Etwa in den USA werden in den Skigebieten grossflächiger die Lawinen gesprengt. Muss man die Touristen in der Schweiz besser sensibilisieren?
In den USA werden ganze Gebiete vor Lawinen gesichert, auch die Teile zwischen den präparierten Pisten. Das macht man in Europa nicht, denn die Skigebiete in den Alpen sind deutlich grösser als jene in Nordamerika. Das Vorgehen aus den USA wäre in Europa nicht möglich, der Aufwand wäre zu gross. Meiner Meinung nach wäre es auch nicht sinnvoll. Die Menschen sollten die Eigenverantwortung kennen und wahrnehmen und wissen: Wenn man die Piste verlässt, muss man die Gefahr selbst beurteilen.
Welchen Rat geben Sie den Schneesportlerinnen und -sportlern mit auf den Weg?
Wenn man von einer Lawine erfasst wird, ist das immer eine lebensbedrohliche Situation. Deswegen ist es wichtig, dass man sich präventiv sehr gut informiert und sich so verhält, dass man nie eine Lawine auslöst oder in eine hineingerät.
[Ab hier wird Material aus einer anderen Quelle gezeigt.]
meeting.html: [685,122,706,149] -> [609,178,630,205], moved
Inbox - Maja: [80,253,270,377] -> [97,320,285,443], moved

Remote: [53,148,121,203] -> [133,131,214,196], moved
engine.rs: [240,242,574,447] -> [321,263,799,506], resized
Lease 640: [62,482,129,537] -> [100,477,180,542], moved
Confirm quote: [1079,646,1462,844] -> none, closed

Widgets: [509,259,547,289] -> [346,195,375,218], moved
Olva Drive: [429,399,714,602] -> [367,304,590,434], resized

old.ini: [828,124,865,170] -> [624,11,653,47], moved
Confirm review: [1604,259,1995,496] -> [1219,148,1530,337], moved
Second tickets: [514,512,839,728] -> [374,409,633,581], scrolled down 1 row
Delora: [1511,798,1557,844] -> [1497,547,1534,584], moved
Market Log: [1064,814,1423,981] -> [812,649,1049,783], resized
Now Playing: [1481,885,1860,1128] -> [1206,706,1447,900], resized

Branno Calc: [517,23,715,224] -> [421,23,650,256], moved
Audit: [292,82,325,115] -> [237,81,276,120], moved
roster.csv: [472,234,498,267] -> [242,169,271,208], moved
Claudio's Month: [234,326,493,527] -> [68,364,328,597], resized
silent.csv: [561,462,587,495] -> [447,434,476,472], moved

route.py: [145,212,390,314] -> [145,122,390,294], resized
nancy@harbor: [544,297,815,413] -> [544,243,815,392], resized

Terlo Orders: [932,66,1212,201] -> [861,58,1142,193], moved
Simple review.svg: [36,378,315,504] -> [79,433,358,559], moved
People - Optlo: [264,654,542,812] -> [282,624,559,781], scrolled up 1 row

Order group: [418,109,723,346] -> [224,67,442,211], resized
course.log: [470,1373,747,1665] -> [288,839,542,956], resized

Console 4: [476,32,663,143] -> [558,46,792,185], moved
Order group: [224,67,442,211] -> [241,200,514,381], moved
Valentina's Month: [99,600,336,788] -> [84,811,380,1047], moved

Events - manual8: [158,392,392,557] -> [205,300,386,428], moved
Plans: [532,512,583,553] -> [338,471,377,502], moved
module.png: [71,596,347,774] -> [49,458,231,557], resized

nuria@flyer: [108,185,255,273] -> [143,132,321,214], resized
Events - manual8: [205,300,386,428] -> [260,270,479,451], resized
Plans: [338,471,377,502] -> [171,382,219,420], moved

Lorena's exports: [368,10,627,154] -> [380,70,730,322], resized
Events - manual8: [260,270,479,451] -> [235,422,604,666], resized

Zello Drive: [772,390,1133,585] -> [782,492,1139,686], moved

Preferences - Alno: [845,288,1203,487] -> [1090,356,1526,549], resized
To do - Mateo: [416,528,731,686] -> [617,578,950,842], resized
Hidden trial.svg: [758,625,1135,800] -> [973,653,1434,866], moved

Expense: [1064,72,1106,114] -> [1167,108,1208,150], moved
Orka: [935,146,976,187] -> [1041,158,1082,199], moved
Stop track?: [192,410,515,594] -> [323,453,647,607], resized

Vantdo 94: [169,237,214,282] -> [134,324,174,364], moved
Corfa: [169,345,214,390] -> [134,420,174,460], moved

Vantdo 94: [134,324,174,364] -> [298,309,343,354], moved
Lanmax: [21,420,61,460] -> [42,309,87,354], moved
Wenn man Schneesportarten macht, sollte man sich gut über die Gefahren informieren, etwa in einem Lawinenkurs und sicherlich auch das aktuelle Lawinenbulletin konsultieren.
Damit ist eigentlich alles gesagt zu diesem tragischen Unfall.
Sehr löblich auch, dass er der unschönen Tendenz aus den Alpen eine Art "Berg-Disneyland" zu machen (so wie teilweise in Nordamerika) eine klare Absage erteilt.
Wer sich neben der gesicherten Piste aufhält, hat eine Holschuld und steht zu 100% in Eigenverantwortung.
Es wäre der komplett falsche Weg, wenn wir anfangen Variantenhänge, welche keine offiziellen Pisten sind, ebenfalls zu sprengen und "Achtung Gefahr" -Schilder im alpinen Raum aufstellen.
Fazit: Man bleibt auf der Piste. Und wer abseits der Piste fährt, ist selber für die Konsequenzen und Kosten verantwortlich.